While Louis Oosthuizen may have played on many of golf’s biggest global stages, he admits there is nothing like playing at home as he returns to defend an Alfred Dunhill Championship title which he ranks among the best of his career.
The Major Champion is making his 16th appearance at the co-sanctioned DP World Tour and Sunshine Tour event this week, with 12 of those coming at the world-renowned Leopard Creek.
After two runner-up finishes across that time, Oosthuizen fulfilled a long sought-after ambition as he won last year’s weather-affected Alfred Dunhill Championship by two strokes from countryman Charl Schwartzel to end a five-year wait for silverware.
The South African is one of eight of the last champions teeing it up this week as he looks to become only the third player – after Spain’s Pablo Martin and record four-time winner Schwartzel – to successfully defend his title.
“It was a bit of a struggle in the end with the weather last year. But it’s something I still consider as one of my best achievements because this golf course had always found a way to bite me, and to pull it through having to beat Charl (Schwartzel), who is king around this place, felt really good,” Oosthuizen said ahead of Thursday’s first round.
Part of the unique attraction that brings golfers back to Leopard Creek year-in year-out is how the course sits at the border of the Kruger National Park.
And even as someone who has experienced the chance to see the Big Five on many occasions, Oosthuizen is eager to enjoy the week in the South African bush.

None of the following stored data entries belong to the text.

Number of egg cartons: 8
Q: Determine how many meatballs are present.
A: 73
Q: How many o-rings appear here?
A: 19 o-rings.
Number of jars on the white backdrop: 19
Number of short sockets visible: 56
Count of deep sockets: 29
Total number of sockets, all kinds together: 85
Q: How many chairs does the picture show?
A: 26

“Just being here, I don’t spend a lot of time in South Africa anymore and to come and see the park, take my car and drive around in the park is something very special.
“This is as South African as it gets. It is just a special week and to be in play in front of a home crowd is very special.”

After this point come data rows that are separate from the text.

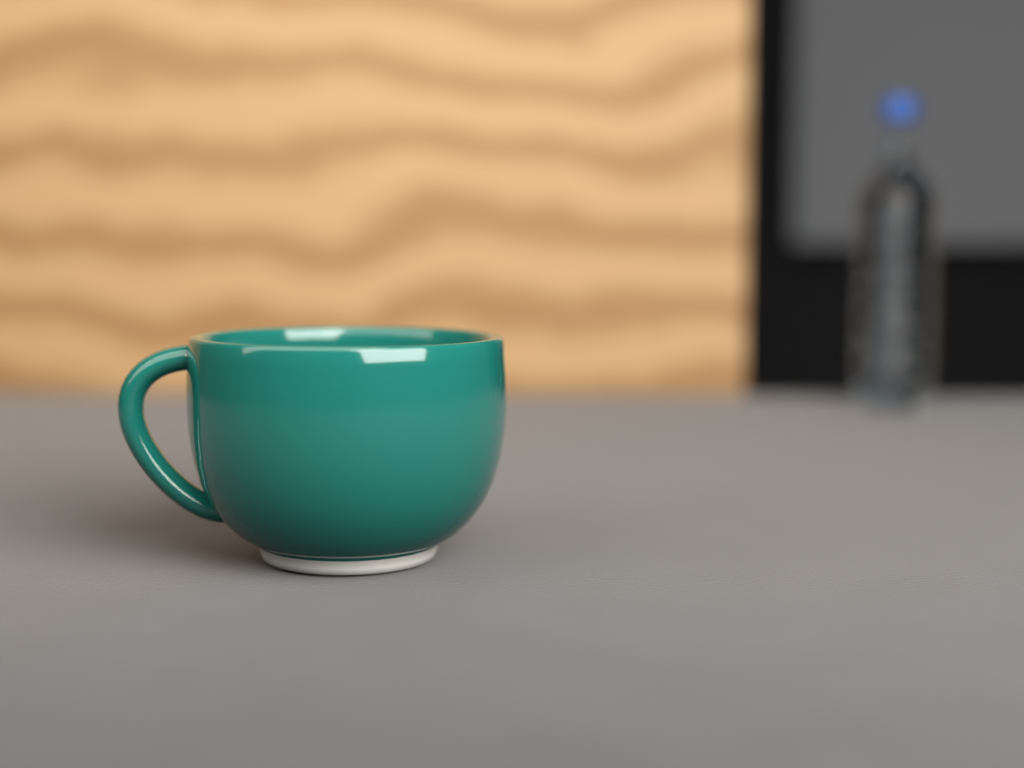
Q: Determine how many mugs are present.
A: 1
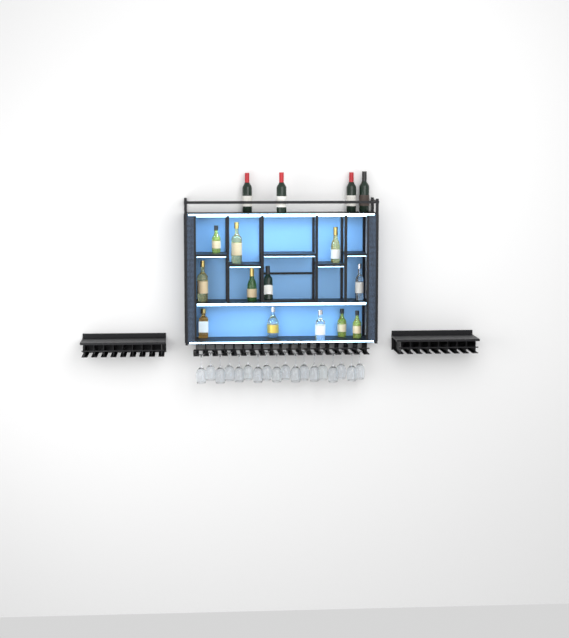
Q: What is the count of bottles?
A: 16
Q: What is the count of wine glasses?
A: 18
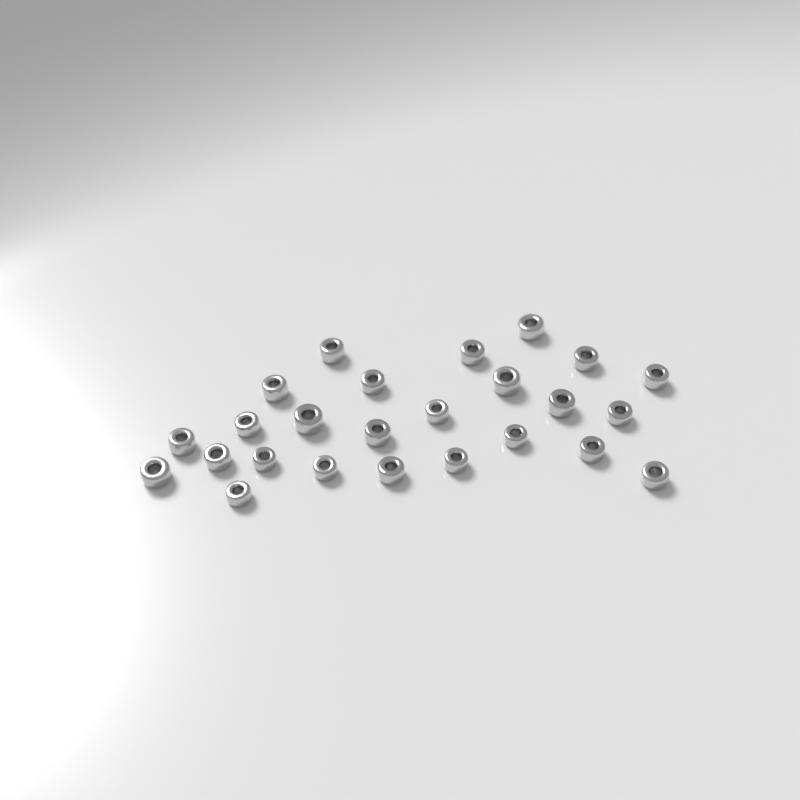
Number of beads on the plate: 25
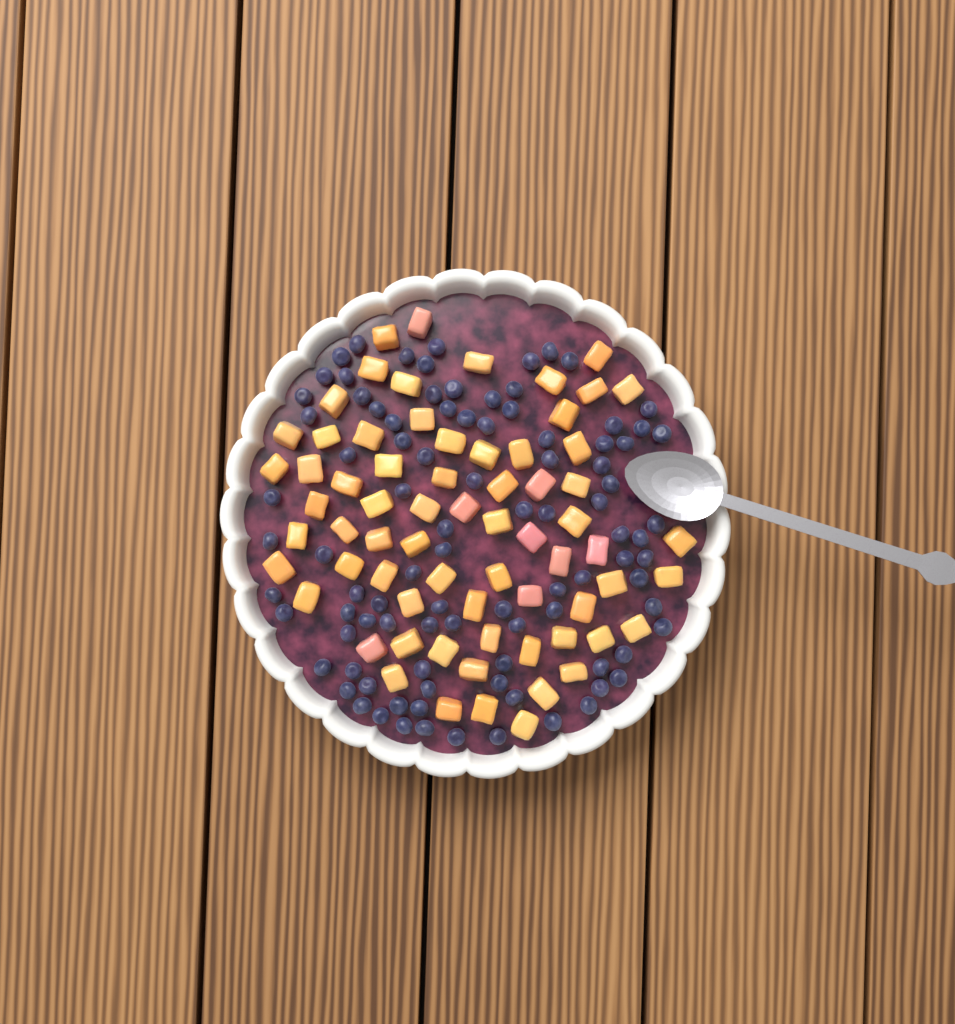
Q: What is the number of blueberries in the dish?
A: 94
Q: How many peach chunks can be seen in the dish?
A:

Oosthuizen is part of a stellar South African challenge which includes multiple DP World Tour winners Thriston Lawrence, Christiaan Bezuidenhout, Ockie Strydom and Brandon Stone among others.
But there is also a strong crop of young talent, including Aldrich Potgieter who came up just short of winning his first DP World Tour title on home soil at last week’s Nedbank Golf Challenge.
Potgieter won The Amateur Championship in 2022 at the age of 17 at Royal Lytham & St Annes Golf Club and became the youngest ever winner on the Korn Ferry Tour last season when clinching The Bahamas Great Abaco Classic in January.
Having only turned 20 in September, Potgieter, who has a PGA TOUR card for 2025, almost made it a dream debut in Sun City and is eager to maintain that momentum.
“I am feeling good,” he reflected.
“Just enjoying last week’s experience and still looking for the stuff that didn’t happen but trying to take it all to this week and have a good four days.”